Blob Blame History Raw
From: Mike Marciniszyn <mike.marciniszyn@intel.com>
Date: Wed, 28 Nov 2018 10:32:48 -0800
Subject: IB/hfi1: Close VNIC sdma_progress sleep window
Patch-mainline: v5.0-rc1
Git-commit: 18912c4524385dd6532c682cb9d4f6aa39ba8d47
References: jsc#SLE-4925

The call to sdma_progress() is called outside the wait lock.

In this case, there is a race condition where sdma_progress() can return
false and the sdma_engine can idle.  If that happens, there will be no
more sdma interrupts to cause the wakeup and the vnic_sdma xmit will hang.

Fix by moving the lock to enclose the sdma_progress() call.

Also, delete the tx_retry.
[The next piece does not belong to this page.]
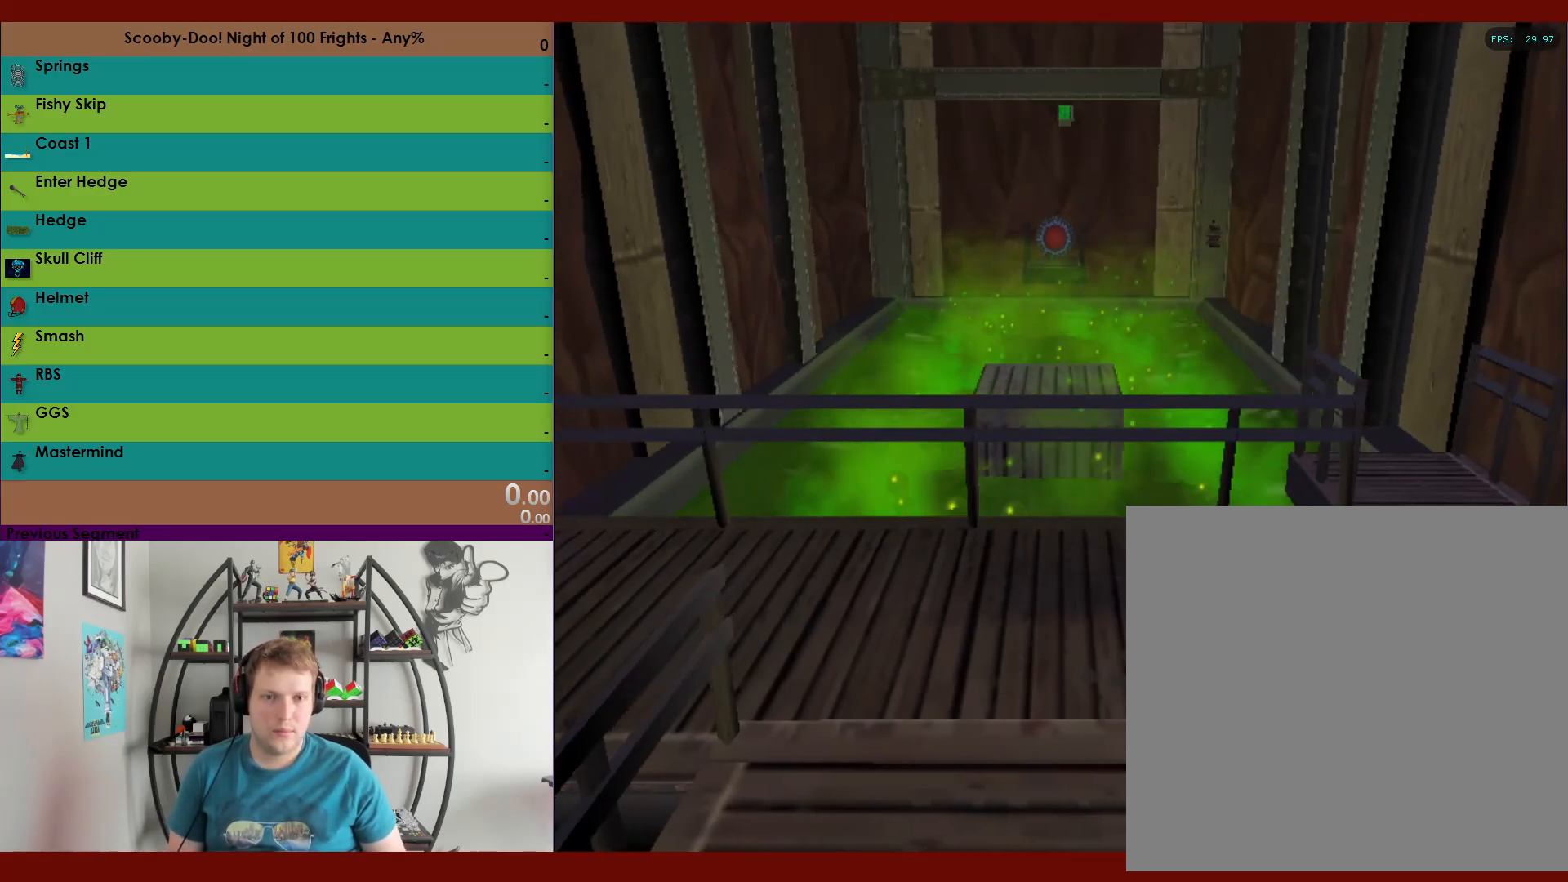
{"buttons": ["A", "R2"], "left_stick": "up", "right_stick": "center", "events": [[33, "A", "up"], [233, "left_stick", "up"], [333, "A", "down"]]}
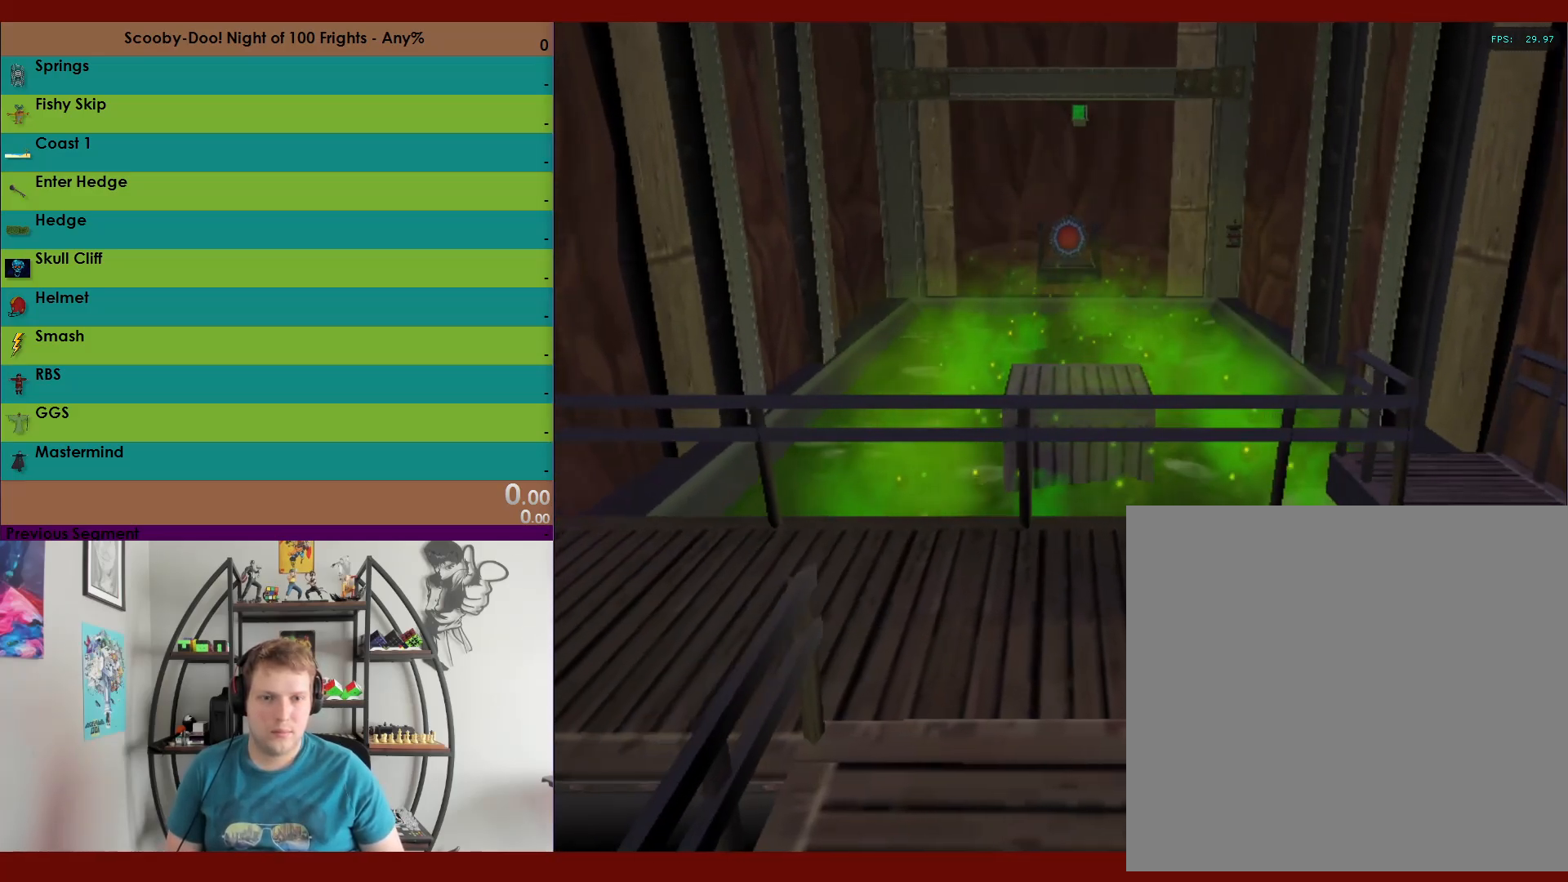
{"buttons": ["A", "R2"], "left_stick": "down-right", "right_stick": "center", "events": [[150, "A", "up"], [150, "left_stick", "right"], [250, "left_stick", "down-right"], [317, "A", "down"]]}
The need for this was removed by:
commit bcad29137a97 ("IB/hfi1: Serve the most starved iowait entry first")

Fixes: 64551ede6cd1 ("IB/hfi1: VNIC SDMA support")
Reviewed-by: Gary Leshner <Gary.S.Leshner@intel.com>
Signed-off-by: Mike Marciniszyn <mike.marciniszyn@intel.com>
Signed-off-by: Dennis Dalessandro <dennis.dalessandro@intel.com>
Signed-off-by: Jason Gunthorpe <jgg@mellanox.com>
Acked-by: Thomas Bogendoerfer <tbogendoerfer@suse.de>
---
 drivers/infiniband/hw/hfi1/vnic_sdma.c |   15 +++++----------
 1 file changed, 5 insertions(+), 10 deletions(-)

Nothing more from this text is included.